The International Research Integrity Survey (IRIS), which forms part of the 4-year ‘Standard Operating Procedures for Research Integrity’ (SOPs4RI) project, asked 45,000 Europe-based and 2,300 US-based academics about their experience of 8 QRPs and how they perceived their own and their organisation’s efforts to maintain high research integrity standards. The results, published on the preprint server MetaArXiv in October 2022, revealed that:
- The most commonly encountered QRP in both Europe and the US was unearned authorship (69% vs 55%), followed by poor supervision of junior colleagues (56% vs 49%) and inadequate peer review (54% vs 50%).
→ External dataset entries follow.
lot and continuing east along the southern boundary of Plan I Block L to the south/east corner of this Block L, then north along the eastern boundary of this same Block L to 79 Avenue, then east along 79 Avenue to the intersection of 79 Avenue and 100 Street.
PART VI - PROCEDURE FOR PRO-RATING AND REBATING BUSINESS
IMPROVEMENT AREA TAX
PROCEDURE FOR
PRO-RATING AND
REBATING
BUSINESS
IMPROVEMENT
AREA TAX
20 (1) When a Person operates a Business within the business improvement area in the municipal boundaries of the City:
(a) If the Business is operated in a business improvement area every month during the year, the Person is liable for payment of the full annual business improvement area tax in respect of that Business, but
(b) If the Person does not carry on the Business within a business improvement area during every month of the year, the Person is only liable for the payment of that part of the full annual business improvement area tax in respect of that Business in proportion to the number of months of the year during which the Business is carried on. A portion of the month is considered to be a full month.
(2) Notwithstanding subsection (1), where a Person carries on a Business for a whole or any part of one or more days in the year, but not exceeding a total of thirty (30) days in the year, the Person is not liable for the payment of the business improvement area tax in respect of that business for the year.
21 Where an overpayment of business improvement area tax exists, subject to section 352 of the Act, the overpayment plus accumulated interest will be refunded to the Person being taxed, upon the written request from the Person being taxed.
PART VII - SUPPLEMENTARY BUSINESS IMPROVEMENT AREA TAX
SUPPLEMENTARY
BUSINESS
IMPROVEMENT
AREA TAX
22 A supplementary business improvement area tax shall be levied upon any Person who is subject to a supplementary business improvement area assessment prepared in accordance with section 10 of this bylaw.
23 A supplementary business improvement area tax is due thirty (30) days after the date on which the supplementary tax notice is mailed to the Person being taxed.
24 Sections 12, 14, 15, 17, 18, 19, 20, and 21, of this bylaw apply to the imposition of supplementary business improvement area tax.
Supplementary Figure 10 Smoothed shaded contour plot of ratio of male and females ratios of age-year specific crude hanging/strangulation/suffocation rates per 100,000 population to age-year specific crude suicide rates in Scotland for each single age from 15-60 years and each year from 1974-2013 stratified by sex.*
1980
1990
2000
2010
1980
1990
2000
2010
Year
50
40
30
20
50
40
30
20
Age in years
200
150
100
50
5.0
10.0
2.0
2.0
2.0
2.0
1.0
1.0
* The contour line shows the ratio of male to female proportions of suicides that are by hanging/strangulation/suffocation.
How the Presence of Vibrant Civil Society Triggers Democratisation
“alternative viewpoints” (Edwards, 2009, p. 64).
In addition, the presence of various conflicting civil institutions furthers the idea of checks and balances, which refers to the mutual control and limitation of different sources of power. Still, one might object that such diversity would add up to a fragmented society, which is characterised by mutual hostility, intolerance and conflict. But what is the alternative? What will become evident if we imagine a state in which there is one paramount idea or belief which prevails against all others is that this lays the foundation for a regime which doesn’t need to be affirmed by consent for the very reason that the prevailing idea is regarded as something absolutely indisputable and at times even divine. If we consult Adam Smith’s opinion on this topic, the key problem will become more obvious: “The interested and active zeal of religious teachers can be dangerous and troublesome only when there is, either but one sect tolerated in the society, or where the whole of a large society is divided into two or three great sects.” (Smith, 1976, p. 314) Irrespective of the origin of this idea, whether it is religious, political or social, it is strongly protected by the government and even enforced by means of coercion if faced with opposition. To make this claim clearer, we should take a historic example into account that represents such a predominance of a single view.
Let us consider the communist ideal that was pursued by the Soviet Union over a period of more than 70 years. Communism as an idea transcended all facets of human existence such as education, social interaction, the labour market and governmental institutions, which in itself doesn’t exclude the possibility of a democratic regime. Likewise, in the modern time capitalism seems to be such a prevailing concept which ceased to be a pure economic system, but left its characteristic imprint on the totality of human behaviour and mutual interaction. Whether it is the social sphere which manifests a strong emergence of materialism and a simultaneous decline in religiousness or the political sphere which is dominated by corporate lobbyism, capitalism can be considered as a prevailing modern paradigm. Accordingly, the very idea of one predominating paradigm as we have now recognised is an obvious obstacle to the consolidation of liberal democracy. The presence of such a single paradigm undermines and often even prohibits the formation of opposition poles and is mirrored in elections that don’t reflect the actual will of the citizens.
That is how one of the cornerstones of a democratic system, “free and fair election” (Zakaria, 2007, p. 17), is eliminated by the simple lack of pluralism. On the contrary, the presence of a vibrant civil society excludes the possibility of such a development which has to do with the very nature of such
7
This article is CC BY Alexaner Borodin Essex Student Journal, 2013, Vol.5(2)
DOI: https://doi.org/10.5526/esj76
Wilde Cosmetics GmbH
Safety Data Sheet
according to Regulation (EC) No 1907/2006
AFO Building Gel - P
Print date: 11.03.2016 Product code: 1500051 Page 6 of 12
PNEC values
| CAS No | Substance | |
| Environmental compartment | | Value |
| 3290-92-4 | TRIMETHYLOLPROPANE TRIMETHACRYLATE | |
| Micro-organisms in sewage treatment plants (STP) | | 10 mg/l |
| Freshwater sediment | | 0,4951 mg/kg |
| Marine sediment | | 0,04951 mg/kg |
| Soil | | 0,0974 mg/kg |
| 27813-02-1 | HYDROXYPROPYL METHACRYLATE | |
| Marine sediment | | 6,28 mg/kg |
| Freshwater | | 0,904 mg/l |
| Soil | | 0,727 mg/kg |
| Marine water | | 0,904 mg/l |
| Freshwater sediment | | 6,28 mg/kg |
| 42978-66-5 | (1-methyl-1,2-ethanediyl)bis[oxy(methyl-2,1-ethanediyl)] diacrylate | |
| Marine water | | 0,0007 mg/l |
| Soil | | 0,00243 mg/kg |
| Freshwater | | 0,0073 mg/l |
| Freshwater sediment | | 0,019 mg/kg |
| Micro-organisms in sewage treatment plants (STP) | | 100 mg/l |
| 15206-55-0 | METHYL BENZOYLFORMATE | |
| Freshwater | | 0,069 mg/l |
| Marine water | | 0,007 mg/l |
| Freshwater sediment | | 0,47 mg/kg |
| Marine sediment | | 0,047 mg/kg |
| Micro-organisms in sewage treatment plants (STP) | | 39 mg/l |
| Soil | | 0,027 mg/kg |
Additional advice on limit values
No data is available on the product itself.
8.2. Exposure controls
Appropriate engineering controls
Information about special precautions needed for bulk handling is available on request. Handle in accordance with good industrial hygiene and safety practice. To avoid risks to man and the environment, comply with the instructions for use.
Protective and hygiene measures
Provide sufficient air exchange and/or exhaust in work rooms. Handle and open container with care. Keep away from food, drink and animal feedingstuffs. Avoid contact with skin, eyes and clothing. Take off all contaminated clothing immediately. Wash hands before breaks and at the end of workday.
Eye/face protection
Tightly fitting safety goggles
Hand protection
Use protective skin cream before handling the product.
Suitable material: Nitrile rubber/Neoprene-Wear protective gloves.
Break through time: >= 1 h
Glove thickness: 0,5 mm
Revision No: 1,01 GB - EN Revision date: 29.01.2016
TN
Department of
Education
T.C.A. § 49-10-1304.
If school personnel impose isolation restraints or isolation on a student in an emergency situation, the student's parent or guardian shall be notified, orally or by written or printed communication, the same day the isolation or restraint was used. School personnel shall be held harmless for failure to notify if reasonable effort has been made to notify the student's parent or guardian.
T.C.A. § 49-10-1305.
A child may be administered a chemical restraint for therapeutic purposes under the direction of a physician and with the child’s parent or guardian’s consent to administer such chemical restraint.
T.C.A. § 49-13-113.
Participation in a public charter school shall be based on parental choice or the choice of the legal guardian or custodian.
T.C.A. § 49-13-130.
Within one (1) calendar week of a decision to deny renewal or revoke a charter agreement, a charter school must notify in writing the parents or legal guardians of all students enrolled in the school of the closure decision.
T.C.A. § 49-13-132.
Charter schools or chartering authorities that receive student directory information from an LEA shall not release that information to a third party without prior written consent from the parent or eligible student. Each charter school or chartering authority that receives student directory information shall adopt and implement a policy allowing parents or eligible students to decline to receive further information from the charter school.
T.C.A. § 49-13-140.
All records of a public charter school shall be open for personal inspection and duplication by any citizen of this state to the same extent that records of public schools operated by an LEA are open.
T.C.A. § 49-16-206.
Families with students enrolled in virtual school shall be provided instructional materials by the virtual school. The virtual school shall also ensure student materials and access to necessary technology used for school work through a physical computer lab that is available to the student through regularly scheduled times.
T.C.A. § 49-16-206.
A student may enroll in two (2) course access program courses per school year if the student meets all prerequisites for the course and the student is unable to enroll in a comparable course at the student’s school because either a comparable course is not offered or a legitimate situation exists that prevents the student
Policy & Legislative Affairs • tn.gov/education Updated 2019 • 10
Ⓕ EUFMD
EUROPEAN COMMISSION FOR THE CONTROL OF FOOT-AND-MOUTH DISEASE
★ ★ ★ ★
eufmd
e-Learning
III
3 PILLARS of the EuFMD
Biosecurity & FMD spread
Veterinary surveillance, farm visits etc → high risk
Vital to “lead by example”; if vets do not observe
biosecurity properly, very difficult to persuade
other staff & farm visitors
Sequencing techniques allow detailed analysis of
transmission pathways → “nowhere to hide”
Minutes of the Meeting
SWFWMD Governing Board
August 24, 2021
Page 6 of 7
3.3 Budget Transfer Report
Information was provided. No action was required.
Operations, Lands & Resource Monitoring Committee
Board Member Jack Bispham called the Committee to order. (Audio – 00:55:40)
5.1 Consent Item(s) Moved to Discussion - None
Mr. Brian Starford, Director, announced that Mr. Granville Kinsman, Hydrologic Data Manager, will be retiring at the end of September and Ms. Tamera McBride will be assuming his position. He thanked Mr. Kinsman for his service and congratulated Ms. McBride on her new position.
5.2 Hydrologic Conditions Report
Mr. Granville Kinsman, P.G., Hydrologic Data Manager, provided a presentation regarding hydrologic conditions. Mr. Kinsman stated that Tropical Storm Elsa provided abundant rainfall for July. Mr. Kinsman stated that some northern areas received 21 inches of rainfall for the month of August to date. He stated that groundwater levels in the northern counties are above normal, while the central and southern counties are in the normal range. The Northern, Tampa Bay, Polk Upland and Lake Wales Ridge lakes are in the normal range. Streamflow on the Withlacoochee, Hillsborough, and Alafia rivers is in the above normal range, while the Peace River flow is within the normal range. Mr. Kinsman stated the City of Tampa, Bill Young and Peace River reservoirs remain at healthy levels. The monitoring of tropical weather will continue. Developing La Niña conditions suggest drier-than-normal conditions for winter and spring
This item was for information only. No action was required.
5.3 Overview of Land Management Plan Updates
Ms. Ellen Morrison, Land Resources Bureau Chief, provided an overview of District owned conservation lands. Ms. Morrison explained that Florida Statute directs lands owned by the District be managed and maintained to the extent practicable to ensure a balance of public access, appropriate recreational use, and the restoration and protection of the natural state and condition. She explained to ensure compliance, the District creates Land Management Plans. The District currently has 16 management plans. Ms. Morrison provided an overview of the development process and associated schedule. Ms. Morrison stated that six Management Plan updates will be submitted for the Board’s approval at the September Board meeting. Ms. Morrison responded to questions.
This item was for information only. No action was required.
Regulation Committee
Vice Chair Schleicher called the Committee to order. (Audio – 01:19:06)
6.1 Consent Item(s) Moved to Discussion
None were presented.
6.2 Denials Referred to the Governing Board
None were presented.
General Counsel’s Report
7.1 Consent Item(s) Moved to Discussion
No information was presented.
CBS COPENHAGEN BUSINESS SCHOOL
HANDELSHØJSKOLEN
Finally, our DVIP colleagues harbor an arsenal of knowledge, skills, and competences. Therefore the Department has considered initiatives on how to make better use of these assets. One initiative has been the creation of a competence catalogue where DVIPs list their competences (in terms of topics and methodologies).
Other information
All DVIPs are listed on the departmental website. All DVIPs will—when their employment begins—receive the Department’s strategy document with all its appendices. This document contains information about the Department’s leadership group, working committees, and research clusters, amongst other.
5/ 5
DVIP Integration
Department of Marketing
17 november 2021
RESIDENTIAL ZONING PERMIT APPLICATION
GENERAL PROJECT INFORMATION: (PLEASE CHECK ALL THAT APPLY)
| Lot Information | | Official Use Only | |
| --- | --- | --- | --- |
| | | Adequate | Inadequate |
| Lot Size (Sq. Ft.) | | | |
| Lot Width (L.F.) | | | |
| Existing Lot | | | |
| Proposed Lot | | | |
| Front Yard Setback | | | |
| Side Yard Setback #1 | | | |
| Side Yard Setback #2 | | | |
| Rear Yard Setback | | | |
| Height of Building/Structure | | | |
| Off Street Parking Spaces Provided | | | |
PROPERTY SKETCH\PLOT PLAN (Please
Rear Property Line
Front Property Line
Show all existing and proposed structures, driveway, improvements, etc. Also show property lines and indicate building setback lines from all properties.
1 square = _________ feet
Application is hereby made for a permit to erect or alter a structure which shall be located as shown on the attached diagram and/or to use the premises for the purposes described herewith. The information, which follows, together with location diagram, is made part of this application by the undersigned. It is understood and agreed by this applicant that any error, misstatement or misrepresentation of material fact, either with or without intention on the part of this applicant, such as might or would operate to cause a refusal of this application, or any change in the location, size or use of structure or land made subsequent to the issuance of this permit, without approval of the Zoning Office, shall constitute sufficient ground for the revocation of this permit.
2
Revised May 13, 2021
- 74% of US-based respondents were ‘very confident’ in maintaining high research integrity standards, compared with only 52% in Europe.
- Less than half of US-based and less than a third of Europe-based researchers expressed confidence in their organisation’s effectiveness in supporting research integrity.
The higher confidence in meeting integrity standards among American researchers was attributed by some academics to the more competitive working culture in the US, which could result in under-reporting of QRPs.
The most commonly encountered QRP in both Europe and the US was unearned authorship (69% vs 55%), followed by poor supervision of junior colleagues (56% vs 49%) and inadequate peer review (54% vs 50%).
Singh also called attention to data from an Australian survey, which show that the frequency of QRPs has increased in recent years, with 47% of respondents reporting that they were affected by QRPs in 2022, compared with 38% in a similar 2019 survey.
Nick Allum, the lead author of the IRIS study, points out in Singh’s report that there is no standard definition for what constitutes an adequate contribution to a publication, which likely contributes to the high prevalence of unearned authorship. Tools such as the ISMPP Authorship Algorithm can be helpful in guiding ethical author selection. However, as noted by Allum et al, creating and maintaining a culture of research integrity will require a collective commitment from researchers, their institutions, and funders.